It’s Christmas, it’s been a long year and now there’s (almost) nothing left on your to-do list than sit on the sofa and eat copious amounts of sweets and chocolate until it’s time to flagellate yourself again in January.
For the holy grail of Christmas selection boxes, look no further than a Quality Street tin. The oldest of festive confectionery, it has been causing family disputes since 1936, as generations squabble over who’s eaten too many of the good ones and whether it’s socially acceptable to put empty wrappers back in the tin (it’s not).
By far the biggest debate surrounding the purple tin is about which is the best sweet – some are partial to a caramel swirl, while others would die defending the purple one.
To put an end to this debate once and for all, we asked Alistair Birt, head patisserie chef at Harrods (which means he really knows his stuff), to tell us which Quality Street is the best.
“My favourite is definitely the green triangle. The combination of praline and milk chocolate hits that sweet spot perfectly,” he says matter-of-factly, adding that his favourite is “closely followed by the purple one”.
He isn’t alone in his love of the green triangle. Earlier this month, consumer group Which? polled chocolate fans to discover that the Green Triangle (and the purple one) were the favourites in the Quality Street tub.
The consumer body found tubs contain fewer of our favourites, containing just half of the “ideal” ratio. Researchers found five or six of each of the popular types, in an average 720g tub, when ideally there should be 10 or 11 to cater to our preferences.
Now that we know the favourites, we have more questions. Is there an optimal time to enjoy the sweet treats or is continuously grazing until you’ve eaten an entire tin to yourself before Christmas dinner perfectly acceptable?
Thankfully it’s the latter (though maybe in moderation) according to Master Chocolatier, Paul A Young. “Chocolate should be enjoyed anytime, anywhere.

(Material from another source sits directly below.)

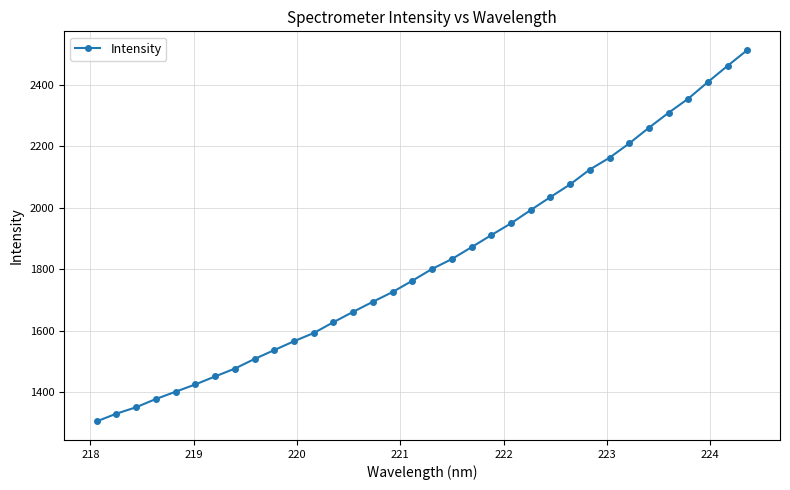

What is the greatest value displayed?

2514.5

The only factor to be aware of is that strong foods and drinks eaten before enjoying chocolate will inevitably change the experience and eating dark chocolate late at night may keep you awake due to the natural stimulant effects.” Duly noted.
Thanks to the many varieties of caramel-filled, fudge swirled and flavoursome options, there’s something available to suit every budget whether you’re looking to spend a couple of quid to enjoy on the sofa or are splashing the cash on a posh gift. But is there a difference in what you’re getting with a £5 tin and the pricier chocs? Birt says yes. “Paying more for chocolate provides a higher quality of beans, a fairer wage to the farmer growing the beans, greater care in the craftsmanship and overall manufacturing of the product which ultimately all adds to a longer lasting and complex flavour of the chocolate,” he explains.

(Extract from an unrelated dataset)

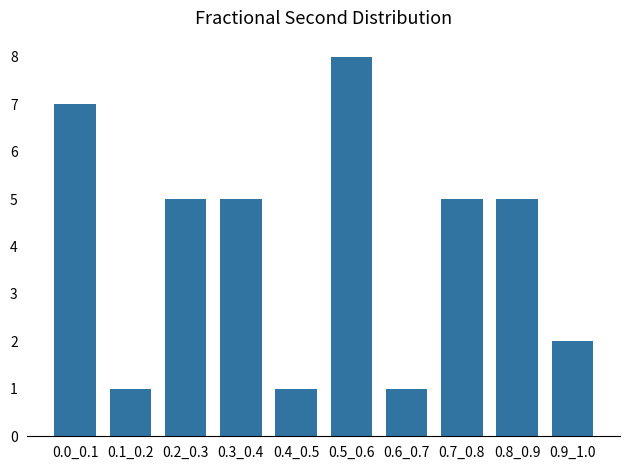

Reading right to left, list all the values displayed in this chart.

0.9_1.0=2	0.8_0.9=5	0.7_0.8=5	0.6_0.7=1	0.5_0.6=8	0.4_0.5=1	0.3_0.4=5	0.2_0.3=5	0.1_0.2=1	0.0_0.1=7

As for the future of chocolate, Young tells HuffPost hot chocolate continues to be the biggest trend right now, “It’s affordable, comforting, easy to achieve at home and simple to personalise with flavours and inclusions. But a good hot chocolate depends on quality of the chocolate used.” In what many may take as a controversial outlook, he recommends making hot chocolate with just water to let the flavour shine through as dairy products masks the true taste of the chocolate and can make the drink overly rich.
So there you have it. Now, if you’ll excuse us, we’re off to nab all the green triangles.